The US Agriculture Department (USDA) forecast US 2011/12 cotton exports at 11.3 million (480-lb bales), unchanged from its November estimate. US 2011/12 cotton production fell to 15.83 million bales compared with 16.3 million in its November supply data. Key March cotton futures tumbled 1.62 cents or 1.8 percent to finish at 90.43 cents per lb, after dealing between 90.15 and 92.75 cents.
"With this kind of report, not only should we be limit down, we should be lock limit down," said Sharon Johnson, senior cotton analyst at commodities brokerage Penson Futures. "But the volume is light. There are some macro events that are lending some stability." Global stocks rebounded and the euro rose against the dollar after nearly all European Union leaders agreed to build a closer fiscal union to address the region's debilitating debt crisis.

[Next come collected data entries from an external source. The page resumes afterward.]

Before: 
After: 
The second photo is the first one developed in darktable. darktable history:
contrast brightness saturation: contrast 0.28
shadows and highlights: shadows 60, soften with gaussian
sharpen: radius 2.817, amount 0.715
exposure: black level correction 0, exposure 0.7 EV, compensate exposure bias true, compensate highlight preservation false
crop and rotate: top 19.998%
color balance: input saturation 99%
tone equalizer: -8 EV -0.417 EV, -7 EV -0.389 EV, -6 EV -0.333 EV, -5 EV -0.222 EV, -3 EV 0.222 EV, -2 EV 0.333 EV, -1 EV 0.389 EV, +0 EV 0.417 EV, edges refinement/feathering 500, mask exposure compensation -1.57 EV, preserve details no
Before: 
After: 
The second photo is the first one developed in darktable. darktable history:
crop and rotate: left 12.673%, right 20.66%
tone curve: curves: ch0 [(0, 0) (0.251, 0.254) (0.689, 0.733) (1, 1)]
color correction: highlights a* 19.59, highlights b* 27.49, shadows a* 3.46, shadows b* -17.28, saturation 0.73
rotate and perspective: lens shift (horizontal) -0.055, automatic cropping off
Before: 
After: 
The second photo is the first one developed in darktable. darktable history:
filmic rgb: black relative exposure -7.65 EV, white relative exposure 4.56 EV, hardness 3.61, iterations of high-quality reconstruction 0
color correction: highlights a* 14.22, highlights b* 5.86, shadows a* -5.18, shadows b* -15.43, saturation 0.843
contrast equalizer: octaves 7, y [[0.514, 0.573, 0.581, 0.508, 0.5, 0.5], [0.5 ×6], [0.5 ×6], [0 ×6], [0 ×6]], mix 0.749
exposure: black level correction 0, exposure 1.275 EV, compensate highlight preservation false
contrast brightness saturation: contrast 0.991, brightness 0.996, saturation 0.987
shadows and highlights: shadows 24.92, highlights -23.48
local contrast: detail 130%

"If we lived in a bubble and it was just the USDA numbers, and we had the specs in there and the volume that we have had in recent months, I think we would be limit down," Johnson said. Volume was a paltry 10,800 lots in late Friday business, down more than half the 30-day norm, according to preliminary Thomson Reuters data. Open interest in the cotton market, usually taken as an indicator of investor exposure in the market, grew to 141,311 lots on Thursday, from the prior session's 140,708 lots, exchange data showed. Volume traded Thursday slowed to 7,682 lots from the prior day's 9,344 lots, ICE Futures US data reported.